# ABOUT THIS TASK:
When the line with "During Public Power" appears below, start repeating lines exactly, and keep going through the line with "Has anything been"; add nothing outside that span.

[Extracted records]
"""

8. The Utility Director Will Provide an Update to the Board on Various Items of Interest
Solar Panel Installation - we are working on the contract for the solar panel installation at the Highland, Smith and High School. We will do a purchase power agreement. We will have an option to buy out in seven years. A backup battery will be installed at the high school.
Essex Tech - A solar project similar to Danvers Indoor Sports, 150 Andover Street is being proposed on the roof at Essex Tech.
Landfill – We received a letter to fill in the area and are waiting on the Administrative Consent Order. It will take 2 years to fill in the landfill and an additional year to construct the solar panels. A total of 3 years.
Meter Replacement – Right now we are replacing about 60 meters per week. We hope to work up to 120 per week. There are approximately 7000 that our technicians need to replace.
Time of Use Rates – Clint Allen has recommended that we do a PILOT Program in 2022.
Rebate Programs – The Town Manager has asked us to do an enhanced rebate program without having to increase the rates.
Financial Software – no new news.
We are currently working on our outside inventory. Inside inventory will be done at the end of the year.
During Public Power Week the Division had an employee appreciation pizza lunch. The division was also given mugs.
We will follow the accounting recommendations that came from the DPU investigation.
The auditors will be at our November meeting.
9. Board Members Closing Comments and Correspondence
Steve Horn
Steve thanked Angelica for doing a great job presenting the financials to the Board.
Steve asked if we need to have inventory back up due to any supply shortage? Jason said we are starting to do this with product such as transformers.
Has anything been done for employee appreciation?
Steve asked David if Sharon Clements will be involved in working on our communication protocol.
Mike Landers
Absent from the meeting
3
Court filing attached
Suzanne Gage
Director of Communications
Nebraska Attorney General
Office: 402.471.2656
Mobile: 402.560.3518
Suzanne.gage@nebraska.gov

"""

# SOLUTION TO THIS TASK:
During Public Power Week the Division had an employee appreciation pizza lunch. The division was also given mugs.
We will follow the accounting recommendations that came from the DPU investigation.
The auditors will be at our November meeting.
9. Board Members Closing Comments and Correspondence
Steve Horn
Steve thanked Angelica for doing a great job presenting the financials to the Board.
Steve asked if we need to have inventory back up due to any supply shortage? Jason said we are starting to do this with product such as transformers.
Has anything been done for employee appreciation?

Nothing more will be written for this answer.